H. Brandt Ayers: Let's play race card
Bill Clinton mentioned that Jesse Jackson, like Barack Obama, had carried South Carolina, which gave New York Times columnist Maureen Dowd a hissy fit... Her hair-trigger sensitivity about the race issue evidently is rooted in the fact that she was a schoolgirl during the civil rights movement and graduated college after the movement was over. With respect due to her entertaining style and Pulitzer Prize (which I haven't won), I can say, "Child, you haven't seen the race card played until you've been a liberal journalist in George Wallace's Alabama." I know something about the race card... As I said, Maureen, I know the race card and the Clintons are no racists. One of your colleagues, Times columnist Paul Krugman, agrees with media scholars that the national media tend to inflate even mild comments by the Clintons into the explosive potential of hand grenades.
INSIDE THE SEWER: (by Bob Somerby at the Daily Howler)
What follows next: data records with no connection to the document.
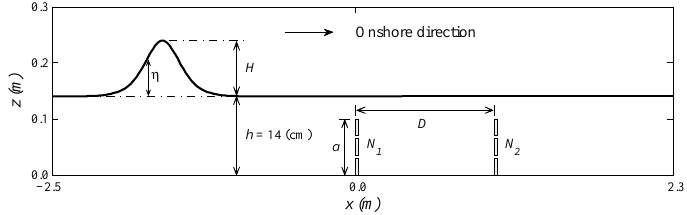
Figure 2. Details of numerical wave flume and definitions of variable used for dual-slotted-barrier configurations.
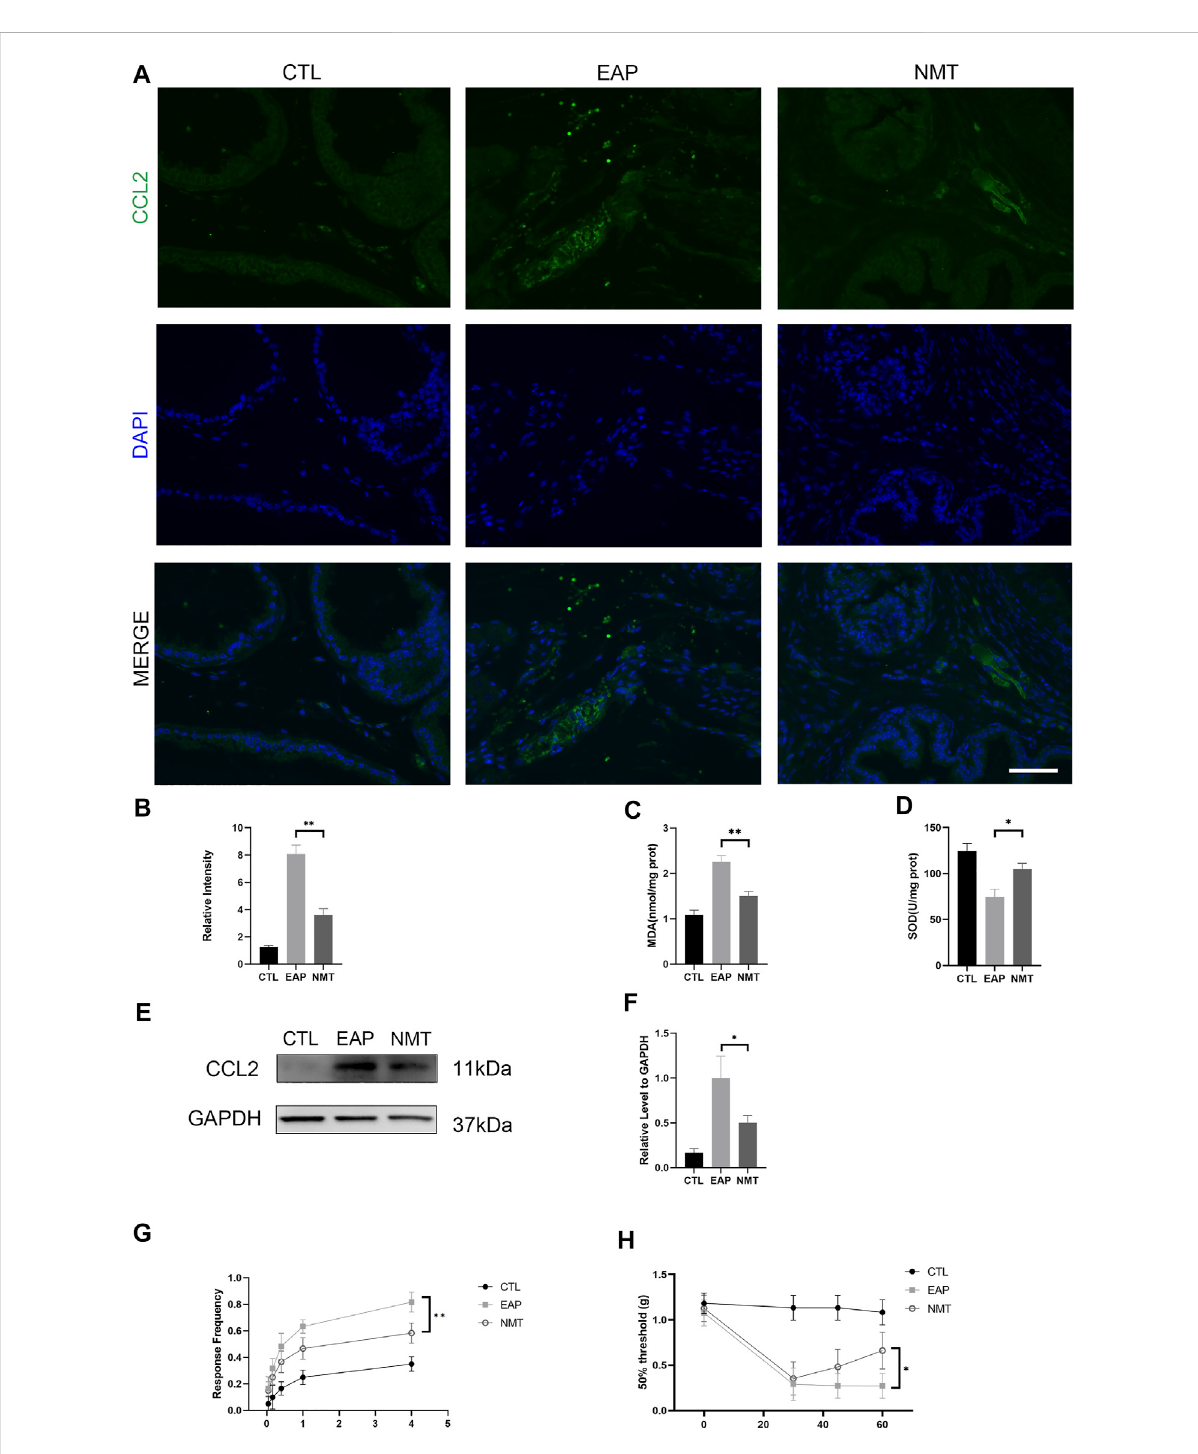
FIGURE 4 PelvicpainreliefandoxidativestressreductioninmicewithCP/CPPSafterNingmitaitreatment. (A) Immuno fl uorescenceexperimentsshowing the expression of the pain-related factor CCL2. Scale bar = 50 μ m. (B) Immuno fl uorescence experiments showing the relative intensity in the CTL, EAP, and NMT groups. n = 6. CTL = control; EAP = experimental autoimmune prostatitis mice; NMT: Ningmitai-treated mice. (C – D) The activities of SOD and MDA in theCTL, EAP, and NMT groups were measured by kits. n = 6. (E – F) Westernblotting analysis of CCL2 and GAPDH expressions as well as statistical graphs of the results in the CTL, EAP, and NMT groups n = 6. (G) Von Frey fi lament response frequency test in the CTL, EAP, and NMT groups n = 6. (H) The Von Frey fi lament up and down test revealed a 50% threshold between the CTL, EAP, and NMT groups. n = 6. (*: p < 0.05; **: p <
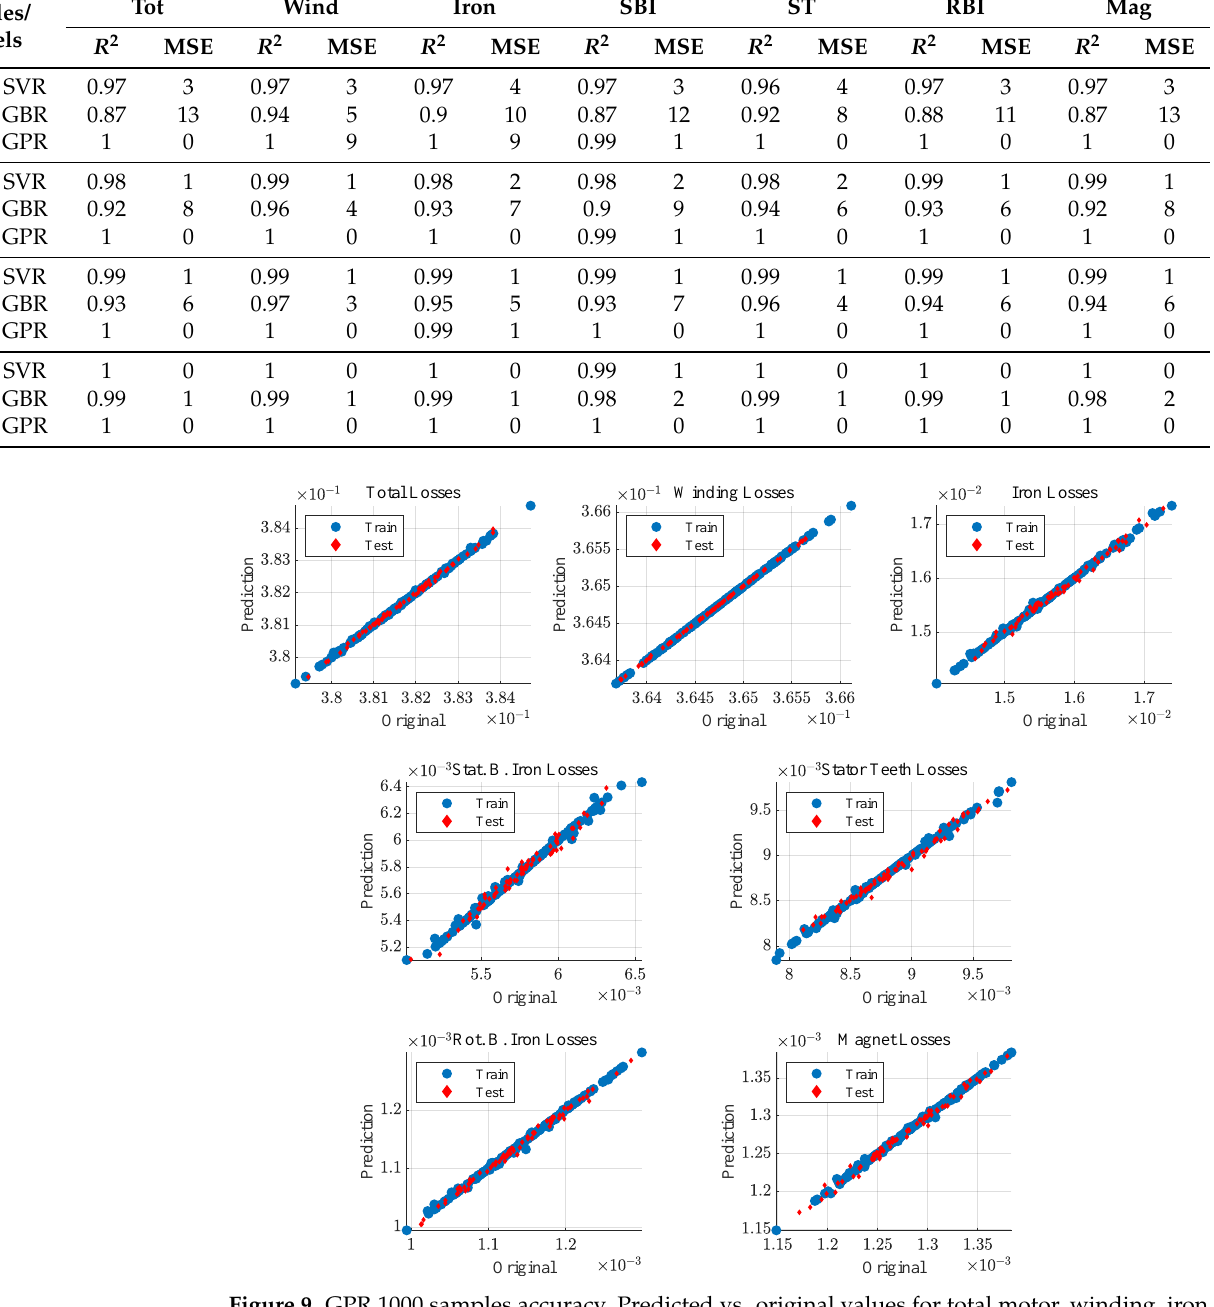
Figure 9. GPR 1000 samples accuracy. Predicted vs. original values for total motor, winding, iron, stator back iron, stator teeth, rotor back iron and magnets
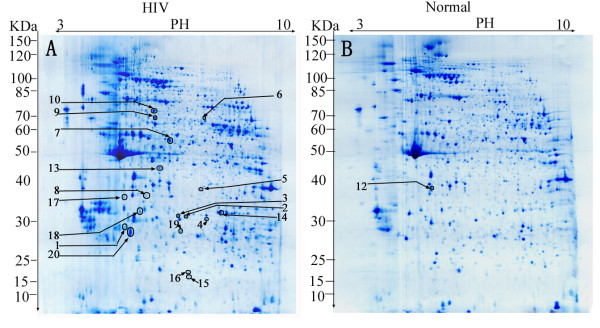
CBB-stained 2-DE gels of HIV-positive (A) and healthy donors (B). Each sample (1000 μg) was subjected to 2DE and CBB staining. Molecular weight of markers is shown on the left. The identified differential proteins (p < 0.05) were marked in gels. Proteins up-regulated in HIV/AIDS were marked in Figure 1A, that down-regulated in Figure 1B.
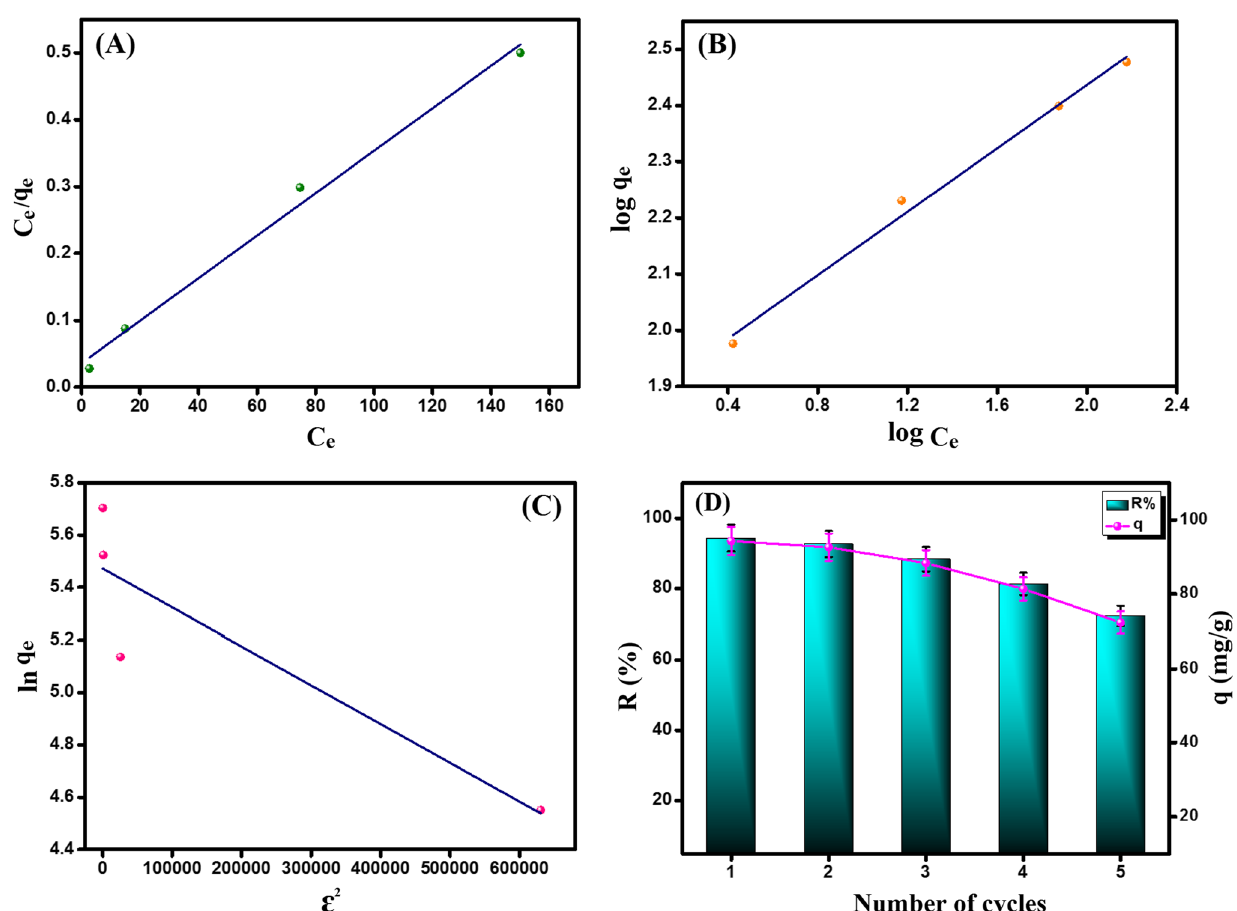
Fig. 6 Isotherm study; A Langmuir, B Freundlich, C D-R, and D Reusability study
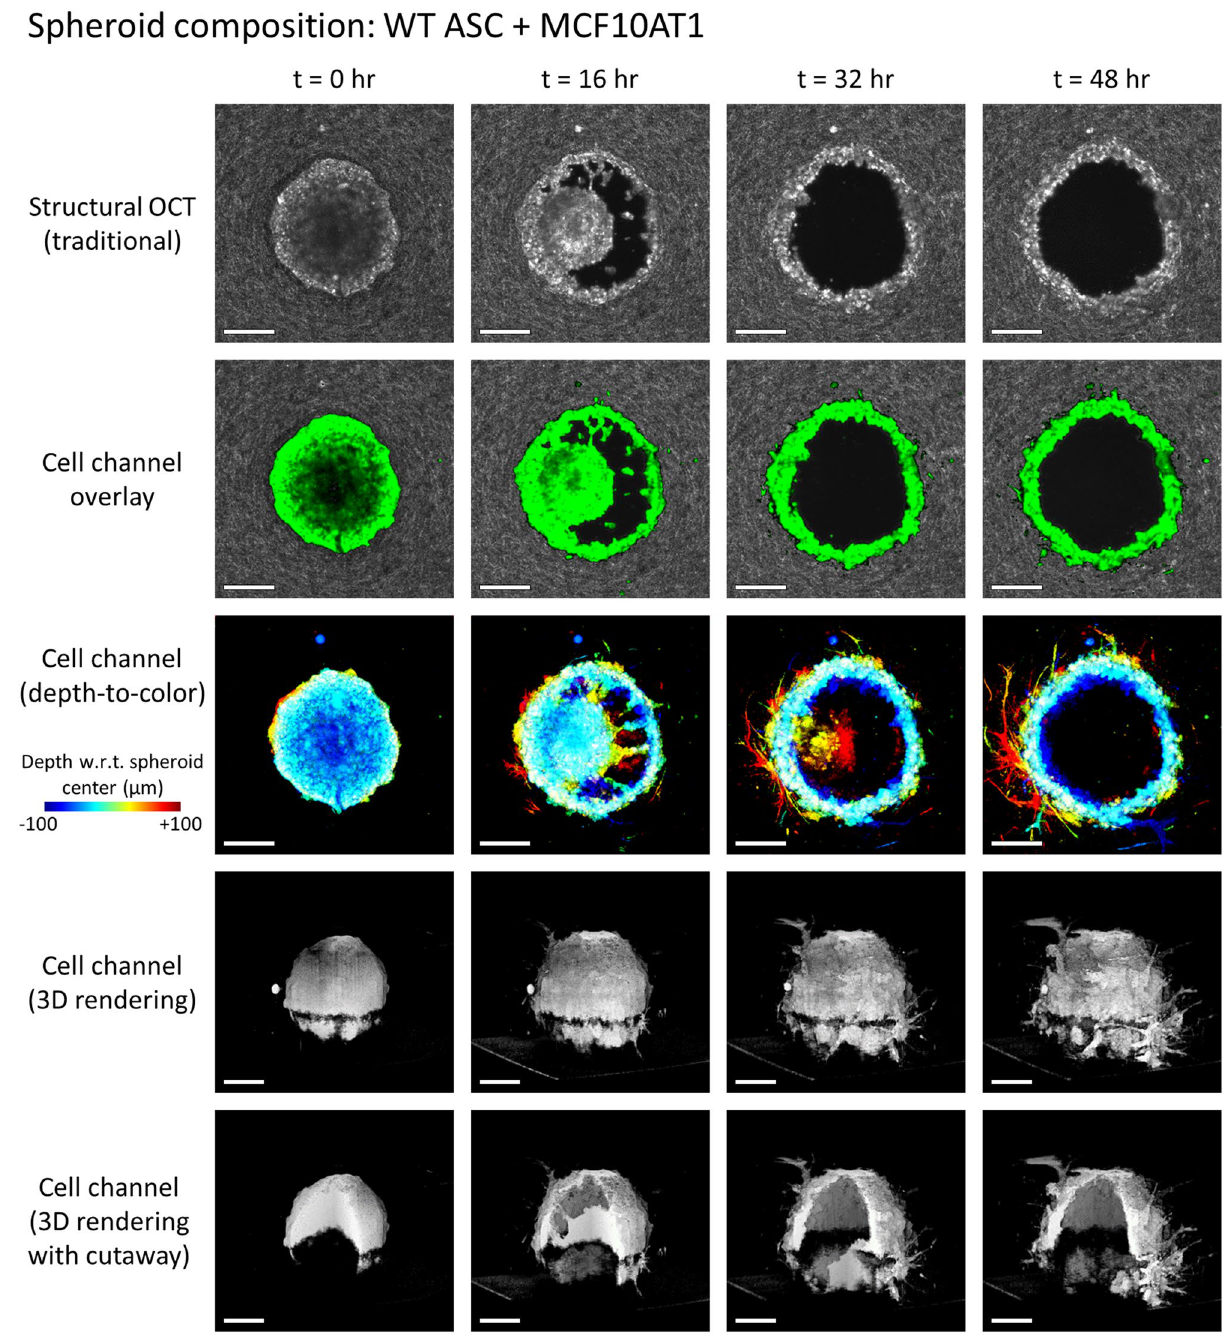
Figure 2. Invasion of a WT ASC + MCF10AT1 co-culture spheroid into the surrounding collagen substrate, revealed via label-free OCM imaging and temporal speckle contrast. Traditional OCM imaging (top row) records scattering signals of cells and collagen alike. Temporal speckle contrast enables segmentation of volumetric data into synthetic ‘cell’ and ‘collagen’ channels (rows 2–5). Scale bars = 200 µm. See text for details. Time-lapse animation is available in Supplementary Video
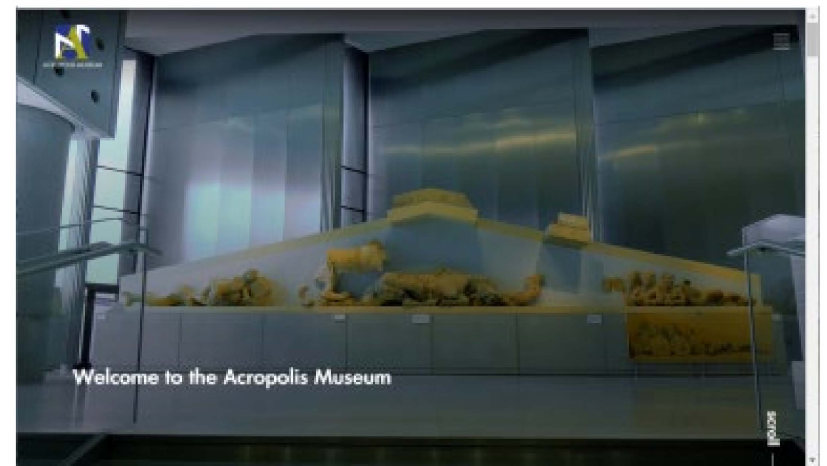
Figure 5. The website of the Acropolis museum today.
Let’s be frank: The Times op-ed page is an intellectual sewer. Yesterday, Dowd was at it again. After some brain-dead Hopi humor, she lodged this hiss-spitting claim against her favorite target: "Hillary says Obama is ‘all hat and no cattle.’" But The Dim One was playing her readers a tad. Here’s what Clinton actually said, last Tuesday night, in Texas. We’ll cite Beth Fouhy’s AP report, since the Times didn’t even report the comment: "FOUHY (2/13/08): She slipped into a ‘you all’ and criticized Bush, the former Texas governor. ‘There's a great saying in Texas,’ she said, ‘all hat and no cattle. Well after seven years of George W. Bush, we need a lot less hat and a lot more cattle.’" Huh! She had criticized Bush—but Obama worked better. So the Times let their crazy girl type it.
Now and forever, however, it will be accepted as common "wisdom" that Clinton used that phrase against Obama, not against George Bush. Truth be damned. It's just not as much fun as believing the lie.